* Task instructions:
Your output is to hold only the lines from the one showing "index mcp: (308, 254)" through the end of the listing, exactly, with every picture excluded.

* Exercise data:
____________

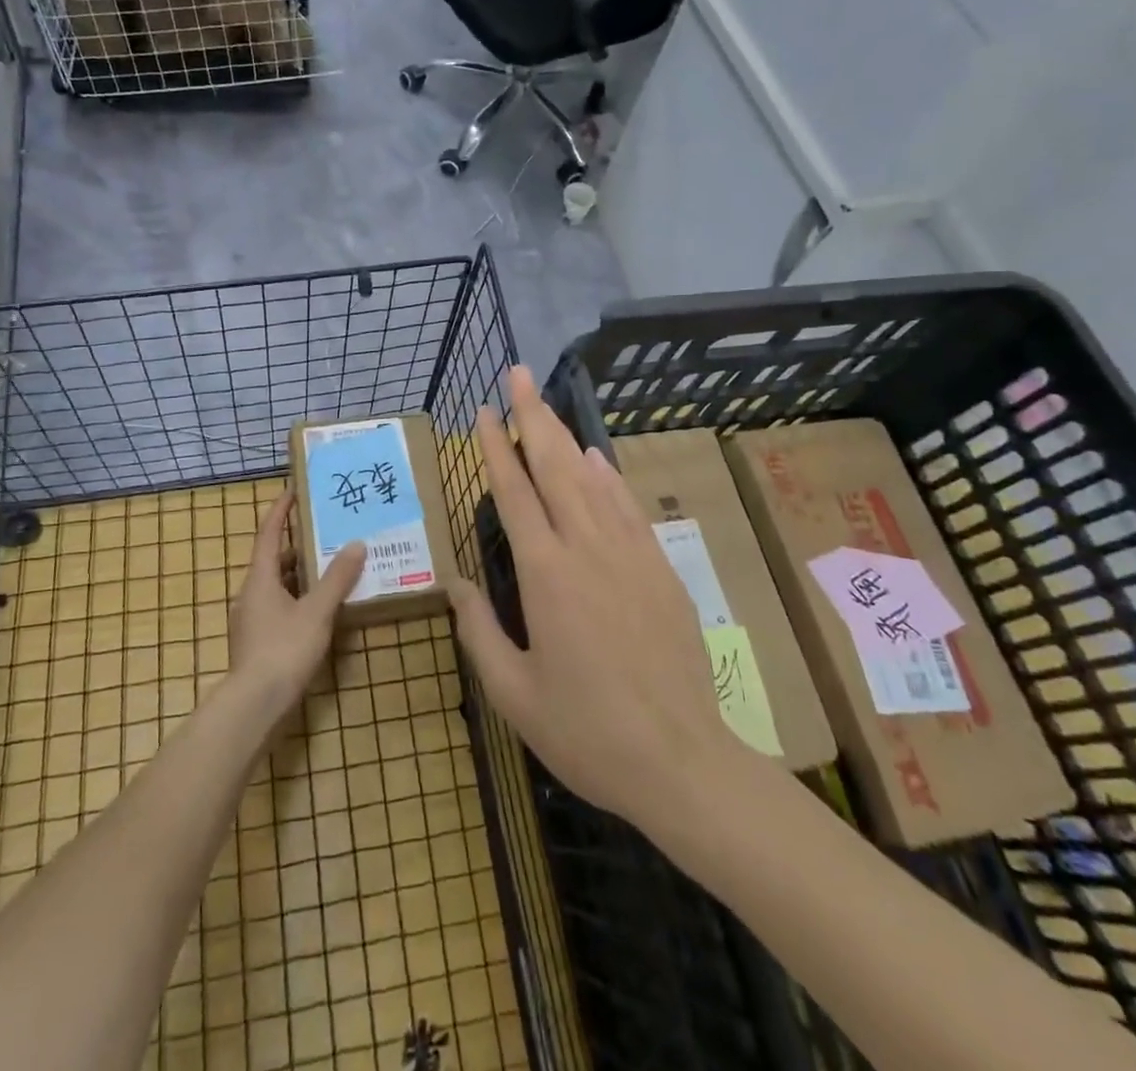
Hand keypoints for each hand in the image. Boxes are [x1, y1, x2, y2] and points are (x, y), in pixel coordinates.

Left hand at [227, 488, 364, 706]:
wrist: (254, 706)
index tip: (293, 490)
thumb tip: (356, 544)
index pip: (269, 534)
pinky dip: (299, 600)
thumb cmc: (284, 650)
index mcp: (260, 579)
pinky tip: (320, 610)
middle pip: (274, 560)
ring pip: (277, 586)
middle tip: (326, 534)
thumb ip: (337, 579)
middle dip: (298, 546)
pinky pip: (280, 608)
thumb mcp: (317, 611)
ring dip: (300, 575)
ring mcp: (252, 620)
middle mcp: (251, 594)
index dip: (280, 510)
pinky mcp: (258, 642)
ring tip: (331, 570)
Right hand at [445, 365, 741, 837]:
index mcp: (545, 573)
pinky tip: (596, 458)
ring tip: (547, 405)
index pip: (513, 492)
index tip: (484, 411)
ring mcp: (629, 553)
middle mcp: (586, 548)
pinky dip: (607, 477)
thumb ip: (479, 630)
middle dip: (534, 416)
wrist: (681, 760)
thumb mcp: (514, 692)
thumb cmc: (586, 731)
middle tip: (519, 374)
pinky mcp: (659, 569)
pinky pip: (626, 507)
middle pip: (554, 466)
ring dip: (566, 436)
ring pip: (591, 479)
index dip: (496, 447)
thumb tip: (453, 582)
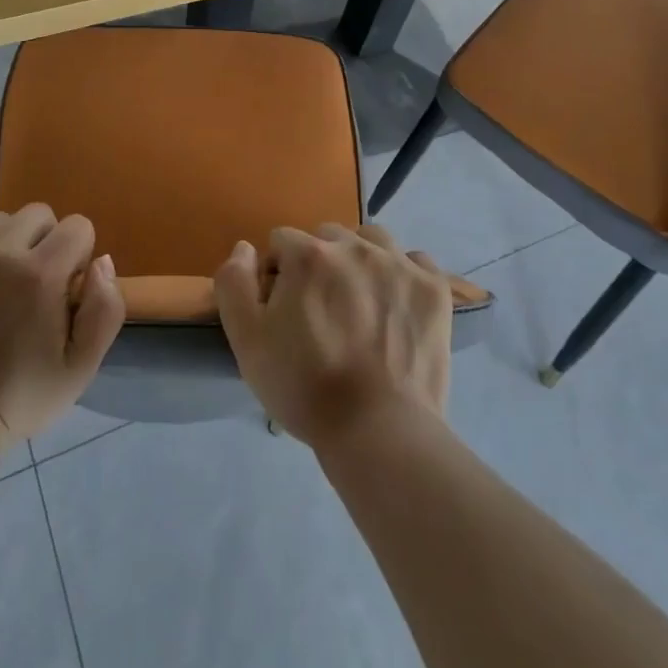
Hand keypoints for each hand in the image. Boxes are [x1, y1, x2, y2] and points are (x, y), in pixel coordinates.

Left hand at [0, 204, 124, 445]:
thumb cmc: (20, 397)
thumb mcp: (82, 367)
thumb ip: (106, 308)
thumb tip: (100, 261)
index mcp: (39, 274)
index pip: (77, 226)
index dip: (77, 257)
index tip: (63, 291)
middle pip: (36, 215)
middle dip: (43, 243)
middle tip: (30, 288)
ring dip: (4, 248)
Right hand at [214, 224, 451, 451]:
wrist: (379, 432)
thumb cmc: (305, 388)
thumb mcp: (247, 342)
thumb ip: (234, 283)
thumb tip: (245, 248)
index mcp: (308, 254)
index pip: (282, 242)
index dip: (277, 273)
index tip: (283, 310)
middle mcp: (354, 246)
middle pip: (327, 236)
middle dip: (318, 263)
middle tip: (322, 311)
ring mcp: (399, 263)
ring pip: (371, 239)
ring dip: (360, 259)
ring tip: (360, 302)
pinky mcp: (433, 287)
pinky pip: (415, 260)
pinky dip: (404, 274)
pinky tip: (397, 304)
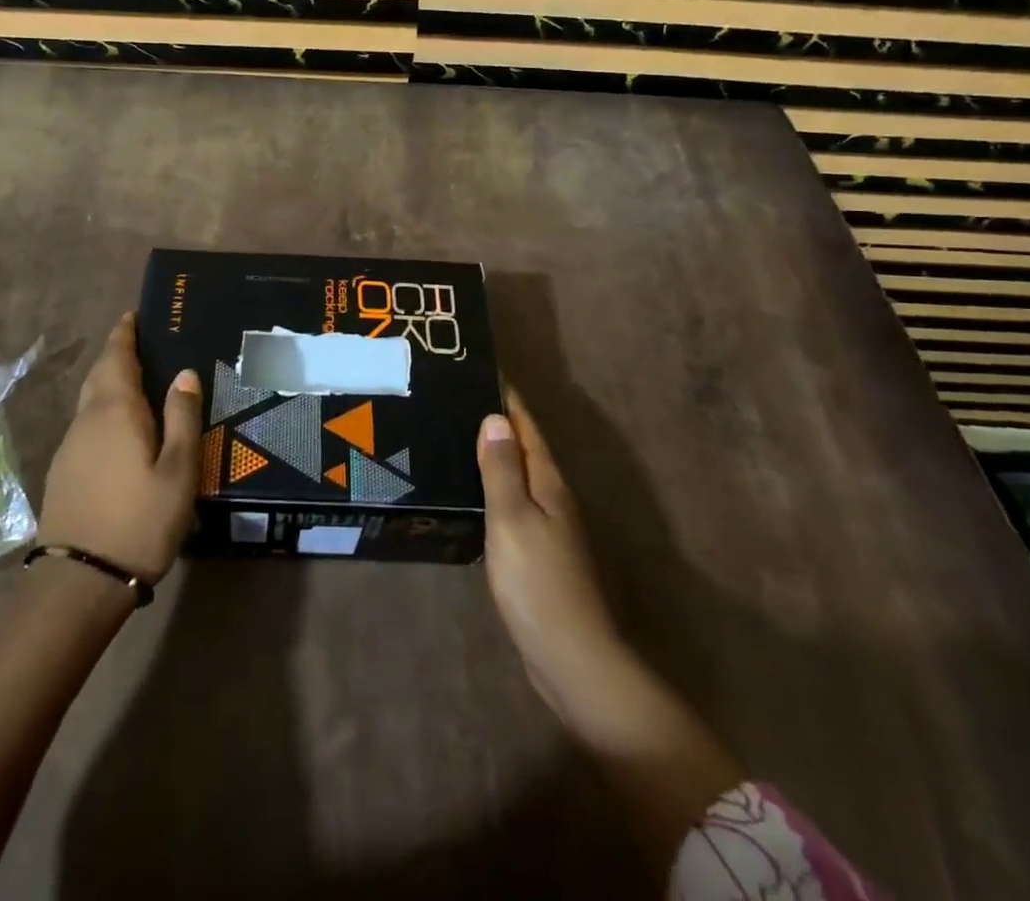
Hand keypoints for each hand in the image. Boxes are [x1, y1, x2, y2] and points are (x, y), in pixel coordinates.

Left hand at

____________

* Answer to the exercise:
index mcp: (308, 254)
index pip: (282, 242)
index dip: (277, 273)
index tip: (283, 310)
middle mcp: (354, 246)
middle pip: (327, 236)
middle dip: (318, 263)
middle tip: (322, 311)
ring mcp: (399, 263)
ring pip: (371, 239)
ring dip: (360, 259)
ring tip: (360, 302)
pinky mcp: (433, 287)
pinky pip: (415, 260)
pinky dip: (404, 274)
pinky tip: (397, 304)
Hand keypoints for each hand in the image. Boxes are [x1, y1, x2, y2] and points are (x, y), in pixel coordinates.

Left hand at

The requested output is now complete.